Os ecossistemas dos recifes de coral entraram num estado de declínio generalizado à medida que as temperaturas globais continuam a subir, marcando o facto de o planeta ter ultrapassado o primeiro "ponto de viragem" reconhecido no sistema climático, de acordo com um novo estudo liderado pela Universidade de Exeter, no Reino Unido. O relatório alerta que se as emissões de gases com efeito de estufa não puderem ser reduzidas rapidamente, outros sistemas-chave da Terra irão gradualmente ultrapassar o limiar da transformação irreversível.

O relatório avalia sistematicamente os riscos de cerca de 20 pontos de ruptura do sistema terrestre, incluindo o colapso da camada de gelo, a subida do nível do mar e a degradação da floresta tropical amazónica.

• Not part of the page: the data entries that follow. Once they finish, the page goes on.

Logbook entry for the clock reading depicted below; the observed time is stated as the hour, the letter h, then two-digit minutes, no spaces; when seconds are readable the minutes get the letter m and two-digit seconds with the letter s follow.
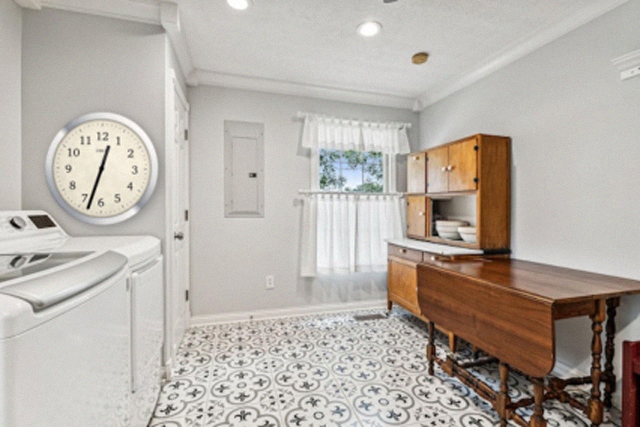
12h33
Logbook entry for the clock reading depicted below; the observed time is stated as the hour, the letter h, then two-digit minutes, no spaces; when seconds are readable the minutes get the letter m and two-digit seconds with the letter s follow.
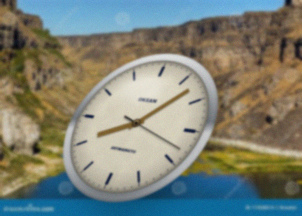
8h07m18s
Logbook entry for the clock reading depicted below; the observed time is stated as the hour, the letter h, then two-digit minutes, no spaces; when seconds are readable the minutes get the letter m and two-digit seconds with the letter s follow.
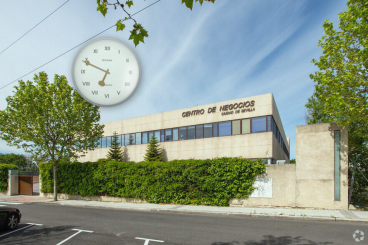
6h49
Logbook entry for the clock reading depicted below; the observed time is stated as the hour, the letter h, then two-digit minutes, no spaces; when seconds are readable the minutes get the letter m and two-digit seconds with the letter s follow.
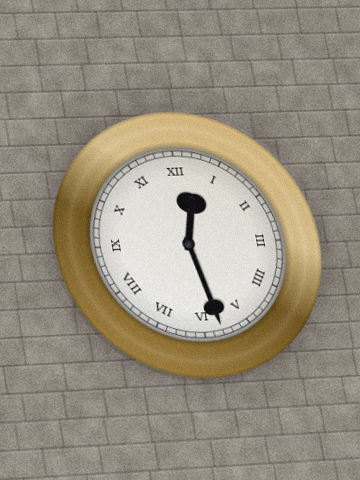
12h28
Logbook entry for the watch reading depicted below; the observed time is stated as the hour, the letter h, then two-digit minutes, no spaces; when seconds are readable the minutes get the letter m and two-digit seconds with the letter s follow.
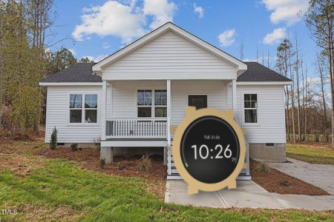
10h26
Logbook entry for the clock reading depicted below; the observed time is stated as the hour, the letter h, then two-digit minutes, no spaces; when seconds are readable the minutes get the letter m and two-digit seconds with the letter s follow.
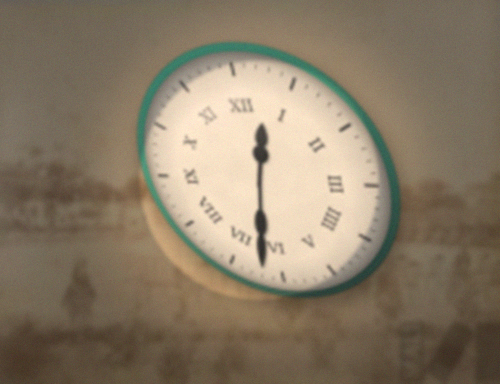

Um aumento acentuado das temperaturas globais nos últimos anos, em comparação com a primeira avaliação de há dois anos, levou os cientistas a confirmar que o primeiro ponto de viragem climático foi ultrapassado.
Os recifes de coral estão entre os ecossistemas mais atingidos. O aquecimento das águas oceânicas está a desencadear o branqueamento global dos corais – uma crise que ocorre quando os corais são expostos ao stress térmico e expelem as algas simbióticas que lhes fornecem nutrição e cor. Estima-se que a quarta ronda de eventos de branqueamento global, que começou em Janeiro de 2023, tenha afectado mais de 84% dos recifes de coral do mundo. Os investigadores salientaram que a crescente frequência e intensidade dos eventos de perturbação estão a dificultar a manutenção do ciclo natural de recuperação dos corais, levando ao colapso do ecossistema.
A investigação e a análise mostram que, mesmo que o futuro aquecimento global possa ser estabilizado na meta de 1,5°C estabelecida pelo Acordo de Paris, os recifes de coral continuarão a diminuir. Para manter um sistema de recifes de coral com certas funções ecológicas, o aquecimento global precisa de ser ainda mais reduzido para cerca de 1°C acima dos níveis pré-industriais, o que dependerá inevitavelmente da aplicação de tecnologias de remoção de carbono em grande escala no futuro.
O estudo destaca que lidar com estes pontos de viragem irreversíveis representa um desafio fundamental para o actual sistema de governação climática. A comunidade internacional precisa de tomar medidas de governação proporcionais à gravidade da crise, reduzir imediata e drasticamente as emissões e acelerar o desenvolvimento de tecnologias de remoção de carbono para evitar a perda de outros ecossistemas críticos.